Terraforming Mars Using Radioactive Materials

Sahana Kumar and Jordan Sligh
EPS C162

Introduction

Terraforming other planets is a long-standing human goal. With the ever-increasing threat of global nuclear warfare, the need for a back-up planet has become more real. Mars is a great candidate for terraforming due to its similarity to Earth and its relatively close proximity. Humans could effectively solve two problems at once by terraforming Mars using radioactive material. Our project will investigate the amount of energy needed to terraform Mars and to see if radioactive material can realistically provide that amount of energy.

Before bombarding Mars with nuclear weapons, we have to decide what terraforming would entail and what we would consider to be habitable conditions. We intend to addresses several key questions: What does “habitable” mean for a planet? And how much additional energy does Mars require to be habitable?
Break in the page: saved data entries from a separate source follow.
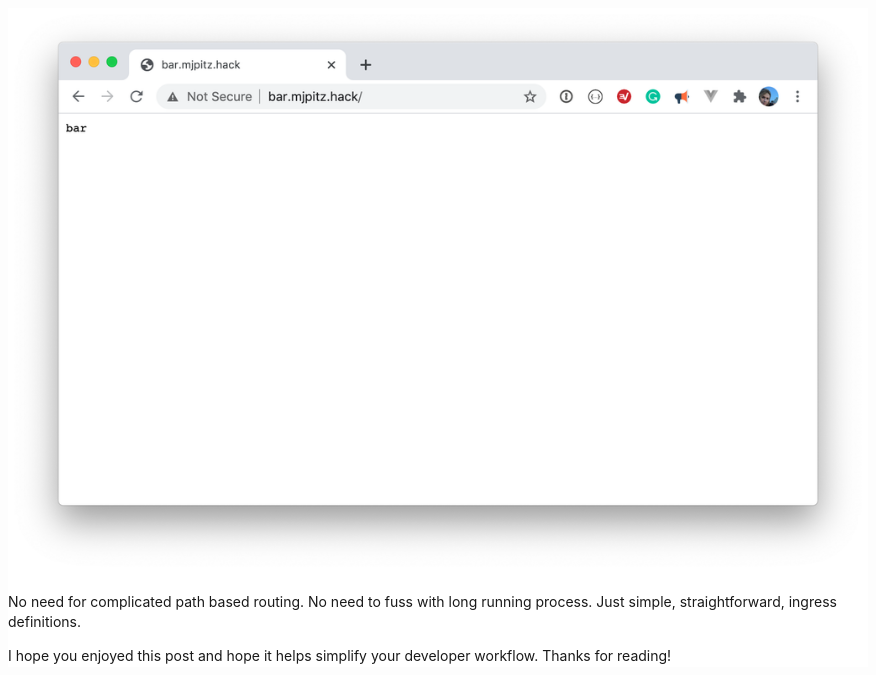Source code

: ![bar.mjpitz.hack](/img/2020-10-21-bar.png)

No need for complicated path based routing.
No need to fuss with long running process.
Just simple, straightforward, ingress definitions.

I hope you enjoyed this post and hope it helps simplify your developer workflow.
Thanks for reading!
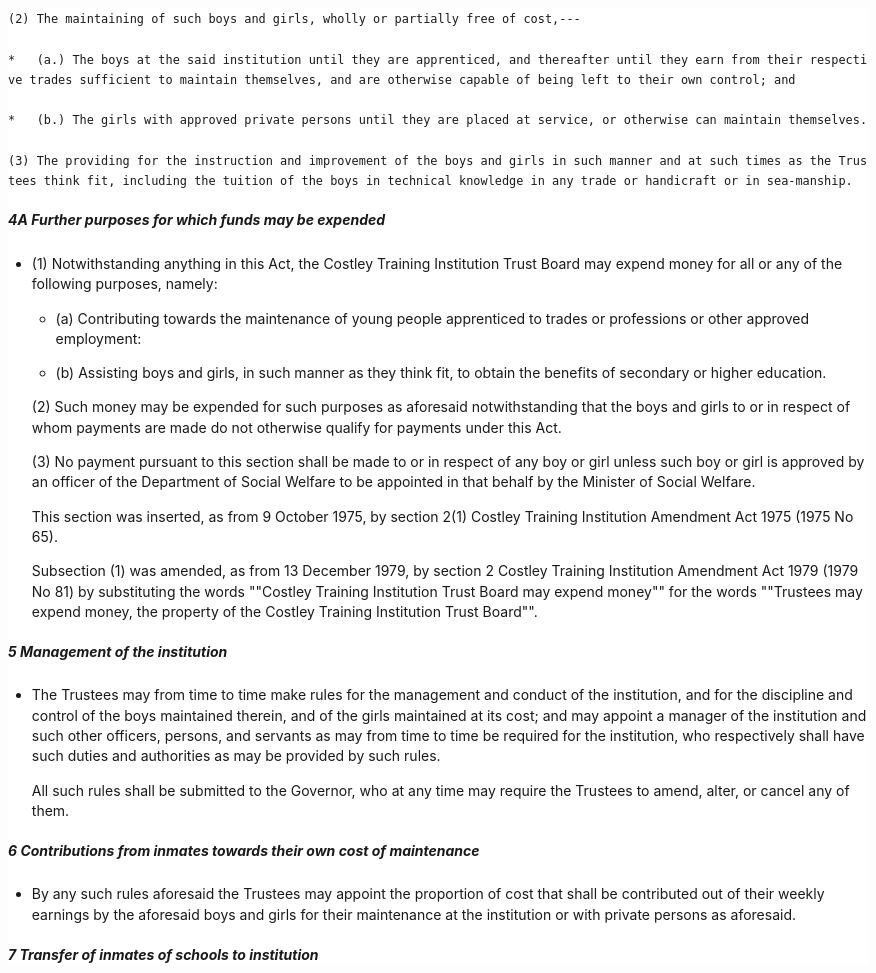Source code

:     (2) The maintaining of such boys and girls, wholly or partially free of cost,---
        
    *   (a.) The boys at the said institution until they are apprenticed, and thereafter until they earn from their respective trades sufficient to maintain themselves, and are otherwise capable of being left to their own control; and
    
    *   (b.) The girls with approved private persons until they are placed at service, or otherwise can maintain themselves.
    
    (3) The providing for the instruction and improvement of the boys and girls in such manner and at such times as the Trustees think fit, including the tuition of the boys in technical knowledge in any trade or handicraft or in sea-manship.

##### 4A Further purposes for which funds may be expended
    
*   (1) Notwithstanding anything in this Act, the Costley Training Institution Trust Board may expend money for all or any of the following purposes, namely:
        
    *   (a) Contributing towards the maintenance of young people apprenticed to trades or professions or other approved employment:
    
    *   (b) Assisting boys and girls, in such manner as they think fit, to obtain the benefits of secondary or higher education.
    
    (2) Such money may be expended for such purposes as aforesaid notwithstanding that the boys and girls to or in respect of whom payments are made do not otherwise qualify for payments under this Act.
    
    (3) No payment pursuant to this section shall be made to or in respect of any boy or girl unless such boy or girl is approved by an officer of the Department of Social Welfare to be appointed in that behalf by the Minister of Social Welfare.
    
    This section was inserted, as from 9 October 1975, by section 2(1) Costley Training Institution Amendment Act 1975 (1975 No 65).
    
    Subsection (1) was amended, as from 13 December 1979, by section 2 Costley Training Institution Amendment Act 1979 (1979 No 81) by substituting the words ""Costley Training Institution Trust Board may expend money"" for the words ""Trustees may expend money, the property of the Costley Training Institution Trust Board"".

##### 5 Management of the institution
    
*   The Trustees may from time to time make rules for the management and conduct of the institution, and for the discipline and control of the boys maintained therein, and of the girls maintained at its cost; and may appoint a manager of the institution and such other officers, persons, and servants as may from time to time be required for the institution, who respectively shall have such duties and authorities as may be provided by such rules.
    
    All such rules shall be submitted to the Governor, who at any time may require the Trustees to amend, alter, or cancel any of them.

##### 6 Contributions from inmates towards their own cost of maintenance
    
*   By any such rules aforesaid the Trustees may appoint the proportion of cost that shall be contributed out of their weekly earnings by the aforesaid boys and girls for their maintenance at the institution or with private persons as aforesaid.

##### 7 Transfer of inmates of schools to institution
For the purposes of this project, we have decided to set a surface pressure of 1 bar and a surface temperature of 300 K +/- 50 K as our terraforming goals. An Earth-like surface pressure is important for the human body and most of our human technology and practices. Mars also has reduced gravity compared to Earth, so an increase in surface pressure would further help humans adjust to a terraformed Mars. We have a somewhat wide temperature range because humans have the technology to survive those temperatures. There are also accurate in situ temperature measurements from the various spacecraft at Mars, so we can more accurately discern the energy difference between Mars today and our Terra-Mars by using temperature as our benchmark.

We are using a very simplified model of Mars for our calculations. We are approximating Mars as a spherically symmetric, Earth-like terrestrial planet with a metal-rich core and a liquid mantle. We are assuming net heat flow moves radially outwards because the core is the hottest portion of the planet. The moment of inertia of Mars (\(I/MR^2\) = 0.366) indicates that the interior Mars is less differentiated than Earth, so we can assume a constant density within each layer of our simplified model of Mars.

Figure 1: Diagram of our simplified model of Mars. The core has a radius of 1500 km, the mantle has a radius of 1830 km, and the crust has a radius of 3390 km.